Allahabad HC to issue order on posters of anti-CAA protesters on March 9

It termed the putting up posters of alleged anti-CAA protesters ‘highly unjust'

Image source: TV grab Image source: TV grab

The Allahabad High Court today, taking suo moto cognisance of the putting up of posters of alleged anti-CAA protesters, has said that it will issue an order on 2pm on Monday.

Terming the action of the state in putting up the posters of alleged anti-CAA protesters (against whom recovery orders were passed by ADMs) ‘highly unjust’, a division bench of the Allahabad High Court headed by the Chief Justice Govind Mathur snubbed the state, commenting that the action was an ‘absolute encroachment on personal liberty’ of individuals.

After an initial hearing in the matter, it was adjourned for 3pm today, on the request of the state that the Advocate General (AG) would appear on behalf of the state. The AG, as the state said, would assist the court to initiate ‘corrective action'.

The court, in its conclusion during the morning hearing, commented that it hoped that good sense would prevail on the state and it would remove the hoardings before 3pm and apprise the court about this at the time of hearing.

At 3pm, the AG, Raghvendra Singh, appeared before the bench and made the following appeals.

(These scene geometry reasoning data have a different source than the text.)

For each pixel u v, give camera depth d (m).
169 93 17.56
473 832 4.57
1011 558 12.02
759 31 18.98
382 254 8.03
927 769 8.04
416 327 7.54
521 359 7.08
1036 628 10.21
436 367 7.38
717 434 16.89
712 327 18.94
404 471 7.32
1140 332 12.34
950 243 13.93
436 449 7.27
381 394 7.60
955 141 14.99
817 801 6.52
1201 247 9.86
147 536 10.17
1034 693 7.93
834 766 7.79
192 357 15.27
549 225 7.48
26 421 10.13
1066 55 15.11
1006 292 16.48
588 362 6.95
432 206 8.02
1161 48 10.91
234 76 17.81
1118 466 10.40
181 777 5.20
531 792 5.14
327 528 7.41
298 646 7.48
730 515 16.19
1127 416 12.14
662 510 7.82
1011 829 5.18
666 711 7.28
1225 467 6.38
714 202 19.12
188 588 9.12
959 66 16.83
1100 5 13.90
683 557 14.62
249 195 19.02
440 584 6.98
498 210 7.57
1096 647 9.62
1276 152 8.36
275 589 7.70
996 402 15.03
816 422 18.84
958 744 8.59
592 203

The first was that the case ought to be contested in Lucknow as it fell in its jurisdiction and not the Allahabad High Court. The second point was that as the hoardings were put up in Lucknow, the matter was not within the jurisdiction of the Allahabad High Court. The AG also argued that PILs should not be lodged on behalf of those who apparently broke the law. He also said that the case did not merit suo moto cognisance. The next argument was that those who appeared on the posters were not ‘little Indians’ of no significance.

The court noted that the state did not have any statutory authority for this exercise of putting up posters and hoardings in Lucknow.

On Friday night, numerous hoardings of those anti-CAA protesters who had been served recovery notices for damage to public property was put up across Lucknow. These hoardings bore the photographs of the ‘offenders’ and also their names and addresses, leading to fears that their lives and liberty had been put under danger by the state.

It should be noted that in two cases brought before it in 2009 and 2018, the Supreme Court had noted that till states framed legislation regarding computation and investigation into liability of damage to public property, the states would follow the following rules: that the computation of liability would be done by a serving/retired High Court judge or a retired district judge acting as a claims commissioner. In the Lucknow case, this was done by an official of the rank of Additional District Magistrate. The apex court had also noted, ‘Wherever a mass destruction to property takes place due to protests or thereof, the High Court might issue suo moto action and set up a machinery to investigate the damage caused and to award compensation related thereto’. It also talks of summoning ‘the existing video or other recordings from private and public sources to pinpoint the damage and establish nexus with the perpetrators of the damage’.

It is be noted that the Lucknow police have so far been unable to provide any video footage of the perpetrators of the damage—one of the leading reasons that has been considered by the court in granting bail to most of the accused.

The court will deliver its judgment on the matter on Monday.